El día menos pensado se tropieza con el objeto secreto del difunto: una carta, un correo electrónico que no va dirigido hacia la pareja de vida, un mensaje en el celular. ¿Descubrimiento o encubrimiento? El que descubre, como un agente secreto, sabe que el muerto supo encubrir muy bien el hecho. No hay nada que hacer, solo aceptar que no fueron los únicos que merecieron un e-mail , la arcaica carta o un SMS. Pero también sabrán que no supieron seguir las pistas que dejamos.
De pronto aparece un elemento que el arqueólogo no contempla: los sueños. En el onírico mundo se pretende descifrar el símbolo. Los extraños sucesos del subconsciente pueden ser la tormenta o el consuelo. Reconforta ver y sentir al cuerpo del ausente, y en el despertar se confunden la vida y las sombras mortales. Se escuchan conversaciones que jamás sucedieron, un surrealismo que a la mañana siguiente: ¡Sí!, claro me quiso quiso decir tal o cual mensaje, me está previniendo. Es, un decir: ten cuidado. Los llamados desde la muerte presagian, y a veces atormentan al soñador.

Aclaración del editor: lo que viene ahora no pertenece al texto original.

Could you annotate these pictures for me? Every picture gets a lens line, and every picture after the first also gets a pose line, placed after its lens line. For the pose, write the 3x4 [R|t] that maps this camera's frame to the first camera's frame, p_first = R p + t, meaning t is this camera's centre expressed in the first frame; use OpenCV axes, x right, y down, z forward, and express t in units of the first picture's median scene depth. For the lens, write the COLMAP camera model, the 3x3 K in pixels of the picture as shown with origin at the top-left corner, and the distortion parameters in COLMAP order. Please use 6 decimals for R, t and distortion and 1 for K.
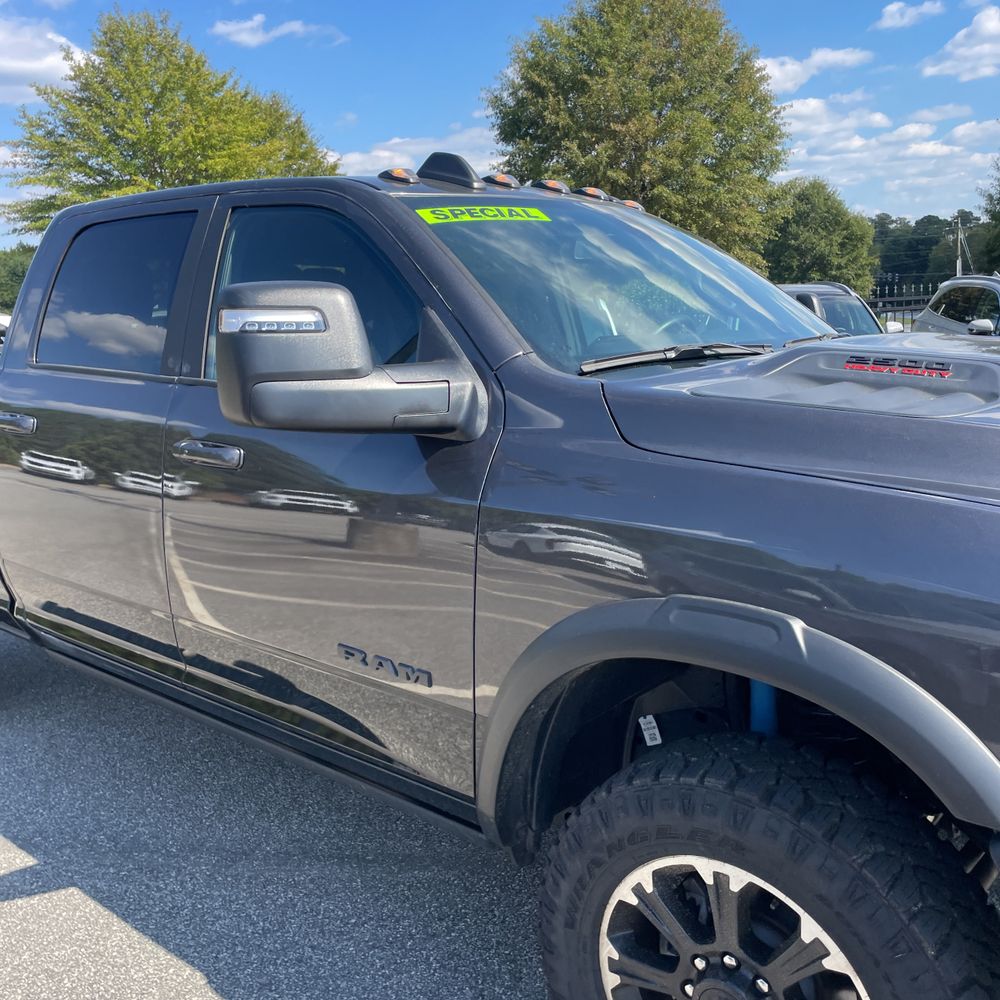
lens RADIAL K [[1012.3, 0, 496.2], [0, 1012.3, 482.7], [0, 0, 1]] dist [0.103939, -0.171952]
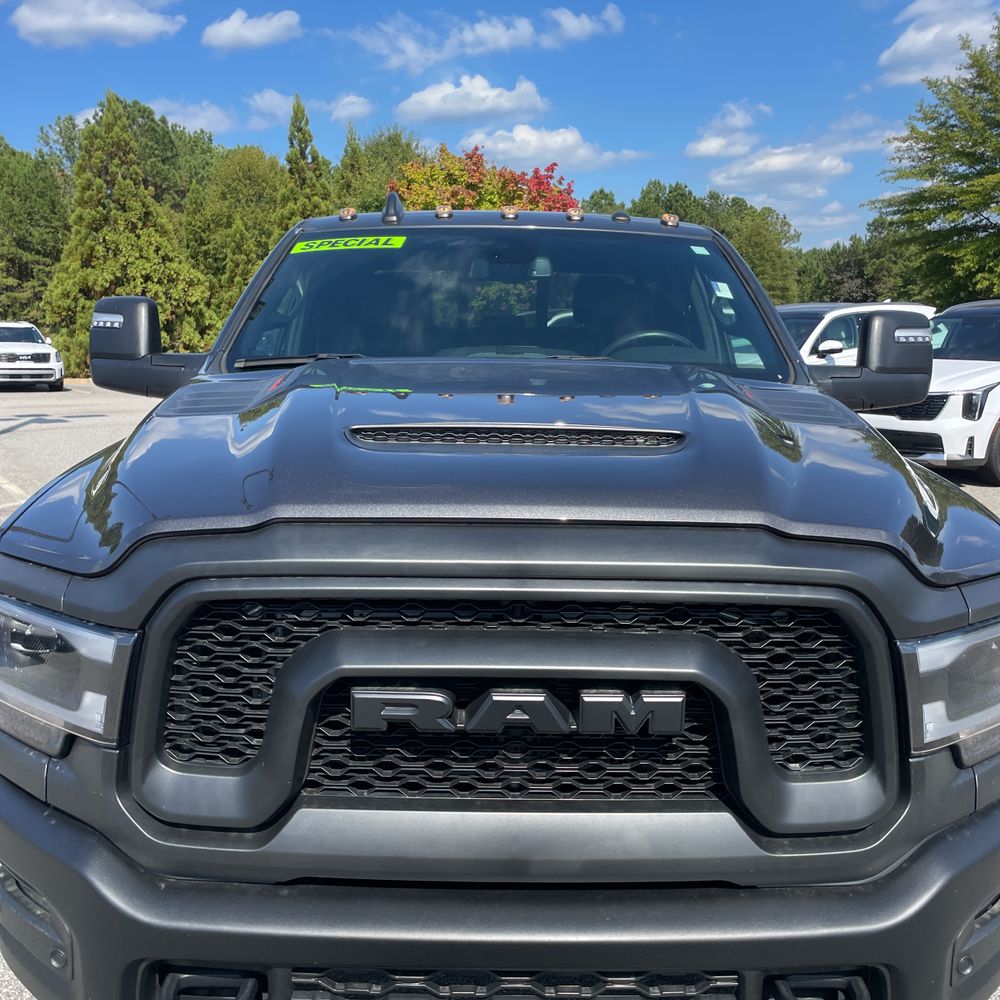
lens RADIAL K [[1008.5, 0, 500.0], [0, 1008.5, 500.0], [0, 0, 1]] dist [0.091620, -0.120947]
pose [[0.654998, 0.165101, -0.737373, 1.143526], [-0.145118, 0.985158, 0.091675, -0.095648], [0.741565, 0.046959, 0.669236, 0.318654]]
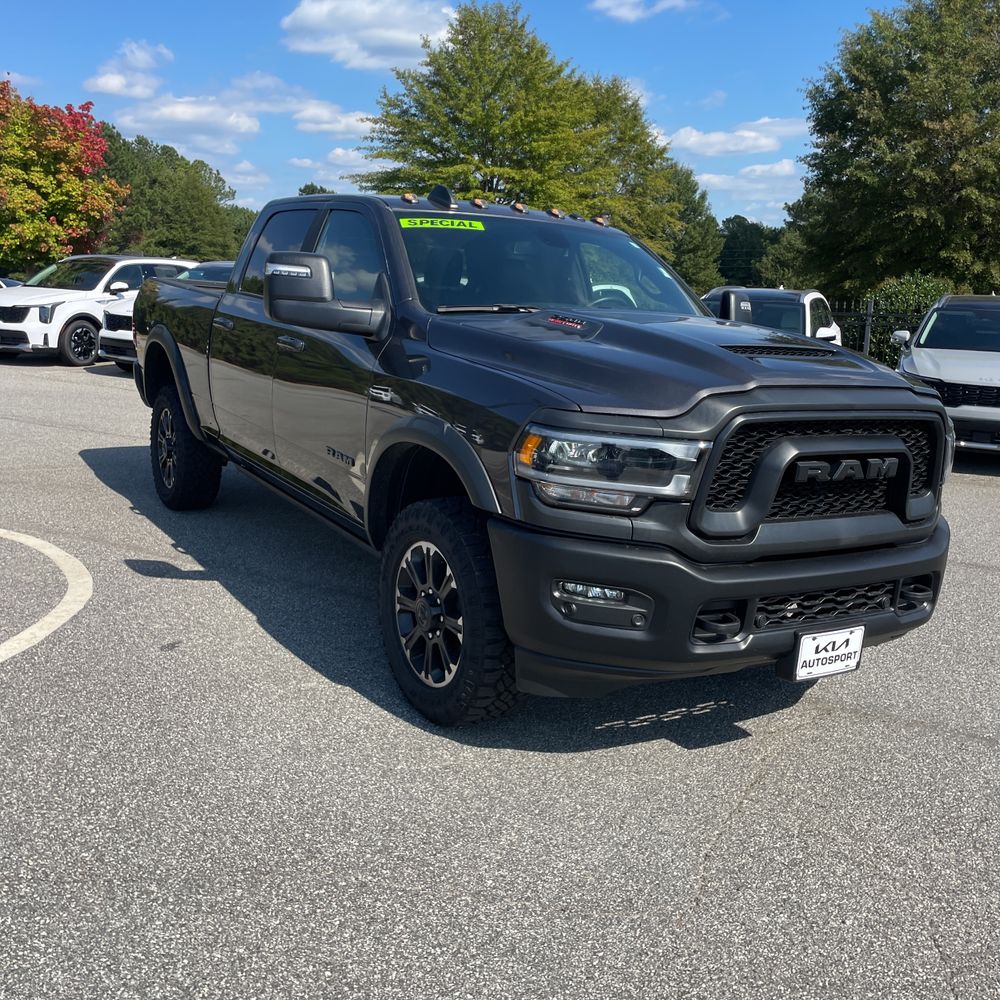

Por último: la pregunta condenatoria: el porqué. La razón de la partida a destiempo (siempre la muerte no es a tiempo). Los hallazgos al lado del muerto poco ayudan. La piedra que se encuentra a su lado, la olla de barro, las herramientas en la mano del cadáver, no son suficientes para encontrar la causa de la ausencia. Es la pregunta que sólo el tiempo responde y la llamamos resignación. Y esa resignación se convierte en la posteridad en el mundo interior donde el ser querido se queda para siempre, en ese recuerdo que hace un lado la pregunta para darnos cuenta que el pasado, jamás nos deja.